Ia mengatakan fenomena ini sangat berbeda dengan negara-negara Barat seperti AS. Menurut dia, di AS kepercayaan terhadap mistis bisa jadi dianggap sebagai hal aneh atau mengganggu.
"Kalau Anda tinggal di New York pasti beda. Karena di sana enggak percaya hal mistis, Anda mungkin dianggap aneh di sana," kata Slamet.
Slamet juga mengungkap hipotesanya terkait relasi antara genre horor dan masyarakat Indonesia.
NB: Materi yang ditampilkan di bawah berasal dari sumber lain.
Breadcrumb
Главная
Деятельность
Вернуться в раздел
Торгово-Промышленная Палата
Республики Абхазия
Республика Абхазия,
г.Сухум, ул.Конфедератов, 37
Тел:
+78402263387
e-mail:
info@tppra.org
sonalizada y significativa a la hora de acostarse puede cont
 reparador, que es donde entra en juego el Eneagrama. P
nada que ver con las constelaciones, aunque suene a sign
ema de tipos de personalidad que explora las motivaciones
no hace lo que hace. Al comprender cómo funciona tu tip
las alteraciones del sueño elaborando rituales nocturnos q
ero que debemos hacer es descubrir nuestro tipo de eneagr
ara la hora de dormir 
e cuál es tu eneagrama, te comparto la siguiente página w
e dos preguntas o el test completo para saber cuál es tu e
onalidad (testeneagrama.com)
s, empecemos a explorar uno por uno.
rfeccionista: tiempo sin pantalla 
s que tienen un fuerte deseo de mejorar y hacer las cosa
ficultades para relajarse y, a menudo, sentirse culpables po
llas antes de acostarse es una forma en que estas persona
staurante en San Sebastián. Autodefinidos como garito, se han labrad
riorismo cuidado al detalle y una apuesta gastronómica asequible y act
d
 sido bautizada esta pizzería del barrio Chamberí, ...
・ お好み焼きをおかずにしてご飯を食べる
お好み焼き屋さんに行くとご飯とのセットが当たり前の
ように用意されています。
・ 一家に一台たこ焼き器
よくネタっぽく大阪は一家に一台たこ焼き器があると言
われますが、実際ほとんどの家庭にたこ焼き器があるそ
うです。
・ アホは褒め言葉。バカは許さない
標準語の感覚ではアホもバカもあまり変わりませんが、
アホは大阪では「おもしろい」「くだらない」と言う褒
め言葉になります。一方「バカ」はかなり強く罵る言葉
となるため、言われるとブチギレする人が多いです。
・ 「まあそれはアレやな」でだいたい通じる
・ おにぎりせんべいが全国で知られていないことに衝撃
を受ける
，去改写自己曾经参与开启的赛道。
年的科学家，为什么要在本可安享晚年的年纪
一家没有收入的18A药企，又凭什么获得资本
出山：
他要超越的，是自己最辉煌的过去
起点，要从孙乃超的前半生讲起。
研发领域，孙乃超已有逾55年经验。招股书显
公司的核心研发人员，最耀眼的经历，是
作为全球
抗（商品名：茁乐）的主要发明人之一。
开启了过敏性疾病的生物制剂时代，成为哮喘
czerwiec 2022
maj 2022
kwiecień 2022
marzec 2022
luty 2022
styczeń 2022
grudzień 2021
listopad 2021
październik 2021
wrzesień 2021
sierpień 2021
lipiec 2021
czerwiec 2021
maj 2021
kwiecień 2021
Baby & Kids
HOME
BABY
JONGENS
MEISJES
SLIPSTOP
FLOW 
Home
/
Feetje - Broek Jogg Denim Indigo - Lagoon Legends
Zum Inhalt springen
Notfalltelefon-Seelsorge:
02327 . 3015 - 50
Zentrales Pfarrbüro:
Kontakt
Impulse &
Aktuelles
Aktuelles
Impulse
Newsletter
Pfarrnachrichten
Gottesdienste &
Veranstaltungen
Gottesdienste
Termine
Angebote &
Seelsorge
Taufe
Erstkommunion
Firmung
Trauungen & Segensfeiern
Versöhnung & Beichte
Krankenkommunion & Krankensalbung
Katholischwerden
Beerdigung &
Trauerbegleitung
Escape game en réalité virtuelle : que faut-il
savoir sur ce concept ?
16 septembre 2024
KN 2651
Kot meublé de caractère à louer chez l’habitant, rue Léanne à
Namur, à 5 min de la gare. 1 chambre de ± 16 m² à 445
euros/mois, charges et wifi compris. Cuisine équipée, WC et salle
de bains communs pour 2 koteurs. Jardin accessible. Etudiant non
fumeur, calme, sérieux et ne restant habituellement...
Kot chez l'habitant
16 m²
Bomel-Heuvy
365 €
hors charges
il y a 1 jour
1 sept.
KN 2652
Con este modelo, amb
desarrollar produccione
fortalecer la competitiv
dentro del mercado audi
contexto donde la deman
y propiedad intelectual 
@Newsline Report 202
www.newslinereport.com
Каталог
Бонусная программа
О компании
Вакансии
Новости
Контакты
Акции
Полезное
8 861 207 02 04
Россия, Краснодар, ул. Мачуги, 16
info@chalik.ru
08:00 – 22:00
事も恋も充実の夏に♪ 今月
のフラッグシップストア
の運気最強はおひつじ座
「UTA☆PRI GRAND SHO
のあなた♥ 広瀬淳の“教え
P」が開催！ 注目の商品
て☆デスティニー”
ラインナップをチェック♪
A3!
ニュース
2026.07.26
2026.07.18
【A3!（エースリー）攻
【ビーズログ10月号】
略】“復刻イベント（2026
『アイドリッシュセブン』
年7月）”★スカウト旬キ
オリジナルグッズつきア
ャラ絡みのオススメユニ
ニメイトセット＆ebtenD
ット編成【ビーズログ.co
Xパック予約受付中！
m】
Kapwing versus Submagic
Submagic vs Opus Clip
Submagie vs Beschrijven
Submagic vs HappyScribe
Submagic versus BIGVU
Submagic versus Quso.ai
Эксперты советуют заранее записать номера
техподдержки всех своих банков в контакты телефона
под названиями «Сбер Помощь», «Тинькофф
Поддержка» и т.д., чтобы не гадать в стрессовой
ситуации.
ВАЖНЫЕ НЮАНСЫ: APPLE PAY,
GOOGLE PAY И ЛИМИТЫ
Ia menduga, jangan-jangan genre horor itu adalah film asli Indonesia dan mencerminkan masyarakat itu sendiri.
"Jadi kalau kita selidiki, jangan-jangan film horor itu adalah asli Indonesia. Jadi kenapa horor itu sering digandrungi, orang berbondong-bondong menonton, karena itu adalah makanannya. Ibaratnya hanya orang Minang yang doyan sekali rendang, hanya orang Makassar yang suka sekali coto, dan hanya yang percaya mistis yang suka film horor," jelas Slamet.
Slamet kemudian juga mengkritisi beberapa film horor yang menurutnya berpotensi merusak budaya dan kepercayaan. Di film horor populer KKN di Desa Penari, kata Slamet, sosok penari tersebut diidentikan dengan hal mistis. Padahal pada kenyataannya, banyak sekali penari yang tidak terkait dengan hal mistis.
Selain film KKN di Desa Penari, Slamet juga mengkritisi film Makmum yang menurutnya cenderung mengeksploitasi agama. "Film KKN itu ada adegan penari yang seperti setan, aduh kok gini kata saya. Terus juga ada film horor yang sholat terus ada makmumnya setan. Jangan begitulah, jangan merusak budaya dan kepercayaan," ujar Slamet.